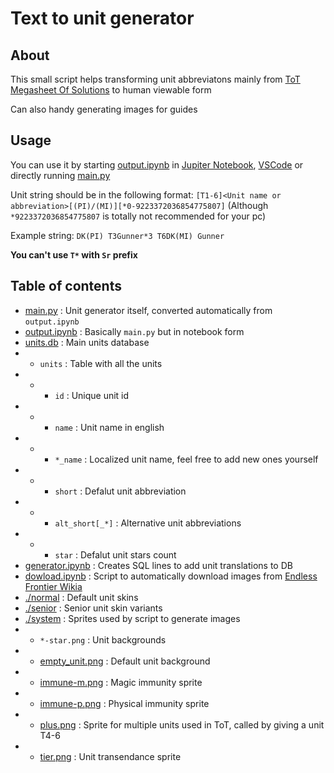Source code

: # Text to unit generator

## About

This small script helps transforming unit abbreviatons mainly from [ToT Megasheet Of Solutions](https://docs.google.com/spreadsheets/d/1lp1PwicC9QwwQye32IwLriIV0H4OQcrcpWPYDbxeu30) to human viewable form

Can also handy generating images for guides

## Usage

You can use it by starting [output.ipynb](output.ipynb) in [Jupiter Notebook](https://jupyter.org/), [VSCode](https://code.visualstudio.com/) or directly running [main.py](main.py)

Unit string should be in the following format: `[T1-6]<Unit name or abbreviation>[(PI)/(MI)][*0-9223372036854775807]` (Although `*9223372036854775807` is totally not recommended for your pc)

Example string: `DK(PI) T3Gunner*3 T6DK(MI) Gunner`

**You can't use `T*` with `Sr` prefix**

## Table of contents

- [main.py](main.py) : Unit generator itself, converted automatically from `output.ipynb`
- [output.ipynb](output.ipynb) : Basically `main.py` but in notebook form
- [units.db](units.db) : Main units database
- - `units`  : Table with all the units
- - - `id`   : Unique unit id
- - - `name` : Unit name in english
- - - `*_name` : Localized unit name, feel free to add new ones yourself
- - - `short` : Defalut unit abbreviation
- - - `alt_short[_*]` : Alternative unit abbreviations
- - - `star` : Defalut unit stars count
- [generator.ipynb](generator.ipynb) : Creates SQL lines to add unit translations to DB
- [dowload.ipynb](dowload.ipynb) : Script to automatically download images from [Endless Frontier Wikia](https://endless-frontier.fandom.com)
- [./normal](normal) : Default unit skins
- [./senior](senior) : Senior unit skin variants
- [./system](system) : Sprites used by script to generate images
- - `*-star.png` : Unit backgrounds
- - [empty_unit.png](system/empty_unit.png) : Default unit background
- - [immune-m.png](system/immune-m.png) : Magic immunity sprite
- - [immune-p.png](system/immune-p.png) : Physical immunity sprite
- - [plus.png](system/plus.png) : Sprite for multiple units used in ToT, called by giving a unit T4-6
- - [tier.png](system/tier.png) : Unit transendance sprite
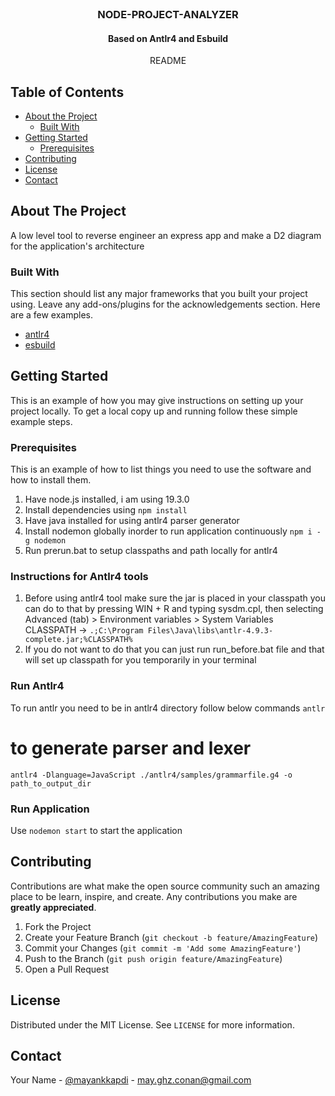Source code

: <!--
repo name: node-project-analyzer
description: A to reverse engineer an express app and make a D2 diagram for the application's architecture
github name: rulerzz
link: https://github.com/rulerzz/node-project-analyzer
logo path: antlr4/images/antlr-logo.png
screenshot: antlr4/images/ss.png
twitter: mayankkapdi
email: may.ghz.conan@gmail.com
-->

<!-- PROJECT LOGO -->
<br />
<p align="center">
    <h3 align="center">NODE-PROJECT-ANALYZER</h3>
    <h4 align="center">Based on Antlr4 and Esbuild</h4>
    <p align="center">
        README
        <br />
    </p>

</p>

<!-- TABLE OF CONTENTS -->

## Table of Contents

- [About the Project](#about-the-project)
  - [Built With](#built-with)
- [Getting Started](#getting-started)
  - [Prerequisites](#prerequisites)
- [Contributing](#contributing)
- [License](#license)
- [Contact](#contact)

<!-- ABOUT THE PROJECT -->

## About The Project
A low level tool to reverse engineer an express app and make a D2 diagram for the application's architecture

### Built With

This section should list any major frameworks that you built your project using. Leave any add-ons/plugins for the acknowledgements section. Here are a few examples.

- [antlr4](https://www.antlr.org/)
- [esbuild](https://esbuild.github.io/)

<!-- GETTING STARTED -->

## Getting Started

This is an example of how you may give instructions on setting up your project locally.
To get a local copy up and running follow these simple example steps.

### Prerequisites

This is an example of how to list things you need to use the software and how to install them.

1. Have node.js installed, i am using 19.3.0
2. Install dependencies using `npm install`
3. Have java installed for using antlr4 parser generator
4. Install nodemon globally inorder to run application continuously `npm i -g nodemon`
5. Run prerun.bat to setup classpaths and path locally for antlr4

### Instructions for Antlr4 tools

1. Before using antlr4 tool make sure the jar is placed in your classpath
   you can do to that by pressing WIN + R and typing sysdm.cpl, then selecting Advanced (tab) > Environment variables > System Variables
   CLASSPATH -> `.;C:\Program Files\Java\libs\antlr-4.9.3-complete.jar;%CLASSPATH%`
2. If you do not want to do that you can just run run_before.bat file and that will set up classpath for you temporarily in your terminal

### Run Antlr4

To run antlr you need to be in antlr4 directory follow below commands
`antlr`
# to generate parser and lexer
`antlr4 -Dlanguage=JavaScript ./antlr4/samples/grammarfile.g4 -o path_to_output_dir`

### Run Application

Use `nodemon start` to start the application

<!-- CONTRIBUTING -->

## Contributing

Contributions are what make the open source community such an amazing place to be learn, inspire, and create. Any contributions you make are **greatly appreciated**.

1. Fork the Project
2. Create your Feature Branch (`git checkout -b feature/AmazingFeature`)
3. Commit your Changes (`git commit -m 'Add some AmazingFeature'`)
4. Push to the Branch (`git push origin feature/AmazingFeature`)
5. Open a Pull Request

<!-- LICENSE -->

## License

Distributed under the MIT License. See `LICENSE` for more information.

<!-- CONTACT -->

## Contact

Your Name - [@mayankkapdi](https://twitter.com/mayankkapdi) - may.ghz.conan@gmail.com
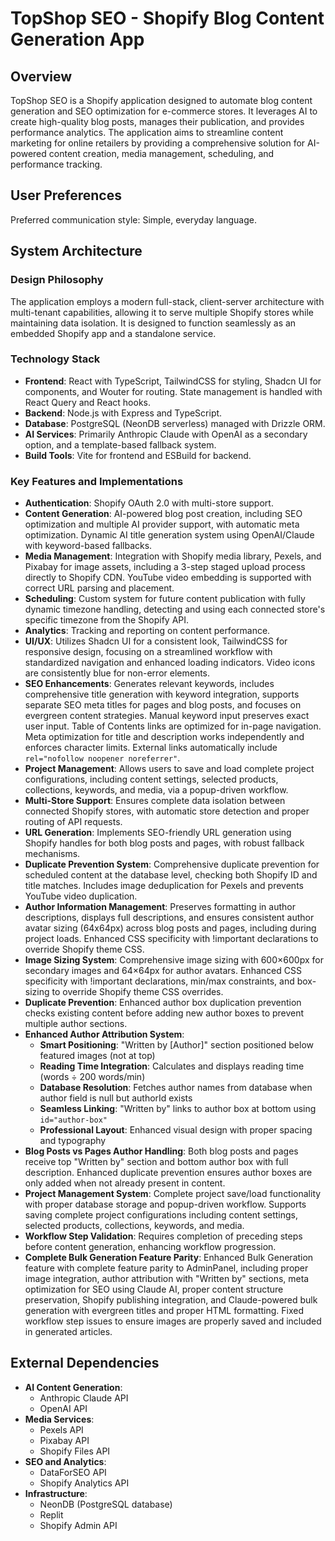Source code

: # TopShop SEO - Shopify Blog Content Generation App

## Overview
TopShop SEO is a Shopify application designed to automate blog content generation and SEO optimization for e-commerce stores. It leverages AI to create high-quality blog posts, manages their publication, and provides performance analytics. The application aims to streamline content marketing for online retailers by providing a comprehensive solution for AI-powered content creation, media management, scheduling, and performance tracking.

## User Preferences
Preferred communication style: Simple, everyday language.

## System Architecture

### Design Philosophy
The application employs a modern full-stack, client-server architecture with multi-tenant capabilities, allowing it to serve multiple Shopify stores while maintaining data isolation. It is designed to function seamlessly as an embedded Shopify app and a standalone service.

### Technology Stack
- **Frontend**: React with TypeScript, TailwindCSS for styling, Shadcn UI for components, and Wouter for routing. State management is handled with React Query and React hooks.
- **Backend**: Node.js with Express and TypeScript.
- **Database**: PostgreSQL (NeonDB serverless) managed with Drizzle ORM.
- **AI Services**: Primarily Anthropic Claude with OpenAI as a secondary option, and a template-based fallback system.
- **Build Tools**: Vite for frontend and ESBuild for backend.

### Key Features and Implementations
- **Authentication**: Shopify OAuth 2.0 with multi-store support.
- **Content Generation**: AI-powered blog post creation, including SEO optimization and multiple AI provider support, with automatic meta optimization. Dynamic AI title generation system using OpenAI/Claude with keyword-based fallbacks.
- **Media Management**: Integration with Shopify media library, Pexels, and Pixabay for image assets, including a 3-step staged upload process directly to Shopify CDN. YouTube video embedding is supported with correct URL parsing and placement.
- **Scheduling**: Custom system for future content publication with fully dynamic timezone handling, detecting and using each connected store's specific timezone from the Shopify API.
- **Analytics**: Tracking and reporting on content performance.
- **UI/UX**: Utilizes Shadcn UI for a consistent look, TailwindCSS for responsive design, focusing on a streamlined workflow with standardized navigation and enhanced loading indicators. Video icons are consistently blue for non-error elements.
- **SEO Enhancements**: Generates relevant keywords, includes comprehensive title generation with keyword integration, supports separate SEO meta titles for pages and blog posts, and focuses on evergreen content strategies. Manual keyword input preserves exact user input. Table of Contents links are optimized for in-page navigation. Meta optimization for title and description works independently and enforces character limits. External links automatically include `rel="nofollow noopener noreferrer"`.
- **Project Management**: Allows users to save and load complete project configurations, including content settings, selected products, collections, keywords, and media, via a popup-driven workflow.
- **Multi-Store Support**: Ensures complete data isolation between connected Shopify stores, with automatic store detection and proper routing of API requests.
- **URL Generation**: Implements SEO-friendly URL generation using Shopify handles for both blog posts and pages, with robust fallback mechanisms.
- **Duplicate Prevention System**: Comprehensive duplicate prevention for scheduled content at the database level, checking both Shopify ID and title matches. Includes image deduplication for Pexels and prevents YouTube video duplication.
- **Author Information Management**: Preserves formatting in author descriptions, displays full descriptions, and ensures consistent author avatar sizing (64x64px) across blog posts and pages, including during project loads. Enhanced CSS specificity with !important declarations to override Shopify theme CSS.
- **Image Sizing System**: Comprehensive image sizing with 600×600px for secondary images and 64×64px for author avatars. Enhanced CSS specificity with !important declarations, min/max constraints, and box-sizing to override Shopify theme CSS overrides.
- **Duplicate Prevention**: Enhanced author box duplication prevention checks existing content before adding new author boxes to prevent multiple author sections.
- **Enhanced Author Attribution System**: 
  - **Smart Positioning**: "Written by [Author]" section positioned below featured images (not at top)
  - **Reading Time Integration**: Calculates and displays reading time (words ÷ 200 words/min)
  - **Database Resolution**: Fetches author names from database when author field is null but authorId exists
  - **Seamless Linking**: "Written by" links to author box at bottom using `id="author-box"`
  - **Professional Layout**: Enhanced visual design with proper spacing and typography
- **Blog Posts vs Pages Author Handling**: Both blog posts and pages receive top "Written by" section and bottom author box with full description. Enhanced duplicate prevention ensures author boxes are only added when not already present in content.
- **Project Management System**: Complete project save/load functionality with proper database storage and popup-driven workflow. Supports saving complete project configurations including content settings, selected products, collections, keywords, and media.
- **Workflow Step Validation**: Requires completion of preceding steps before content generation, enhancing workflow progression.
- **Complete Bulk Generation Feature Parity**: Enhanced Bulk Generation feature with complete feature parity to AdminPanel, including proper image integration, author attribution with "Written by" sections, meta optimization for SEO using Claude AI, proper content structure preservation, Shopify publishing integration, and Claude-powered bulk generation with evergreen titles and proper HTML formatting. Fixed workflow step issues to ensure images are properly saved and included in generated articles.

## External Dependencies

- **AI Content Generation**:
    - Anthropic Claude API
    - OpenAI API
- **Media Services**:
    - Pexels API
    - Pixabay API
    - Shopify Files API
- **SEO and Analytics**:
    - DataForSEO API
    - Shopify Analytics API
- **Infrastructure**:
    - NeonDB (PostgreSQL database)
    - Replit
    - Shopify Admin API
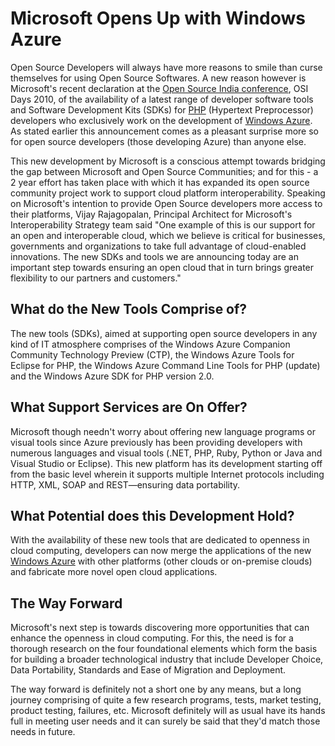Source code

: # Microsoft Opens Up with Windows Azure

Open Source Developers will always have more reasons to smile than curse themselves for using Open Source Softwares. A new reason however is Microsoft's recent declaration at the <a href="http://osidays.com/">Open Source India conference</a>, OSI Days 2010, of the availability of a latest range of developer software tools and Software Development Kits (SDKs) for <a href="http://en.wikipedia.org/wiki/PHP">PHP</a> (Hypertext Preprocessor) developers who exclusively work on the development of <a href="http://www.microsoft.com/windowsazure/windowsazure/">Windows Azure</a>. As stated earlier this announcement comes as a pleasant surprise more so for open source developers (those developing Azure) than anyone else.

This new development by Microsoft is a conscious attempt towards bridging the gap between Microsoft and Open Source Communities; and for this - a 2 year effort has taken place with which it has expanded its open source community project work to support cloud platform interoperability. Speaking on Microsoft's intention to provide Open Source developers more access to their platforms, Vijay Rajagopalan, Principal Architect for Microsoft's Interoperability Strategy team said "One example of this is our support for an open and interoperable cloud, which we believe is critical for businesses, governments and organizations to take full advantage of cloud-enabled innovations. The new SDKs and tools we are announcing today are an important step towards ensuring an open cloud that in turn brings greater flexibility to our partners and customers."

## What do the New Tools Comprise of?

The new tools (SDKs), aimed at supporting open source developers in any kind of IT atmosphere comprises of the Windows Azure Companion Community Technology Preview (CTP), the Windows Azure Tools for Eclipse for PHP, the Windows Azure Command Line Tools for PHP (update) and the Windows Azure SDK for PHP version 2.0. 

## What Support Services are On Offer?

Microsoft though needn't worry about offering new language programs or visual tools since Azure previously has been providing developers with numerous languages and visual tools (.NET, PHP, Ruby, Python or Java and Visual Studio or Eclipse). This new platform has its development starting off from the basic level wherein it supports multiple Internet protocols including HTTP, XML, SOAP and REST&mdash;ensuring data portability.

## What Potential does this Development Hold?

With the availability of these new tools that are dedicated to openness in cloud computing, developers can now merge the applications of the new <a href="http://www.microsoft.com/windowsazure/">Windows Azure</a> with other platforms (other clouds or on-premise clouds) and fabricate more novel open cloud applications. 

## The Way Forward

Microsoft's next step is towards discovering more opportunities that can enhance the openness in cloud computing. For this, the need is for a thorough research on the four foundational elements which form the basis for building a broader technological industry that include Developer Choice, Data Portability, Standards and Ease of Migration and Deployment. 

The way forward is definitely not a short one by any means, but a long journey comprising of quite a few research programs, tests, market testing, product testing, failures, etc. Microsoft definitely will as usual have its hands full in meeting user needs and it can surely be said that they'd match those needs in future.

Goal of the exercise. From the listing above, the lines starting with the one that has "- **AI Services**: Primarily" and running through the one that has "- **Multi-Store Support**: Ensures" should be copied exactly, ends included.

Exercise output.
- **AI Services**: Primarily Anthropic Claude with OpenAI as a secondary option, and a template-based fallback system.
- **Build Tools**: Vite for frontend and ESBuild for backend.

### Key Features and Implementations
- **Authentication**: Shopify OAuth 2.0 with multi-store support.
- **Content Generation**: AI-powered blog post creation, including SEO optimization and multiple AI provider support, with automatic meta optimization. Dynamic AI title generation system using OpenAI/Claude with keyword-based fallbacks.
- **Media Management**: Integration with Shopify media library, Pexels, and Pixabay for image assets, including a 3-step staged upload process directly to Shopify CDN. YouTube video embedding is supported with correct URL parsing and placement.
- **Scheduling**: Custom system for future content publication with fully dynamic timezone handling, detecting and using each connected store's specific timezone from the Shopify API.
- **Analytics**: Tracking and reporting on content performance.
- **UI/UX**: Utilizes Shadcn UI for a consistent look, TailwindCSS for responsive design, focusing on a streamlined workflow with standardized navigation and enhanced loading indicators. Video icons are consistently blue for non-error elements.
- **SEO Enhancements**: Generates relevant keywords, includes comprehensive title generation with keyword integration, supports separate SEO meta titles for pages and blog posts, and focuses on evergreen content strategies. Manual keyword input preserves exact user input. Table of Contents links are optimized for in-page navigation. Meta optimization for title and description works independently and enforces character limits. External links automatically include `rel="nofollow noopener noreferrer"`.
- **Project Management**: Allows users to save and load complete project configurations, including content settings, selected products, collections, keywords, and media, via a popup-driven workflow.
- **Multi-Store Support**: Ensures complete data isolation between connected Shopify stores, with automatic store detection and proper routing of API requests.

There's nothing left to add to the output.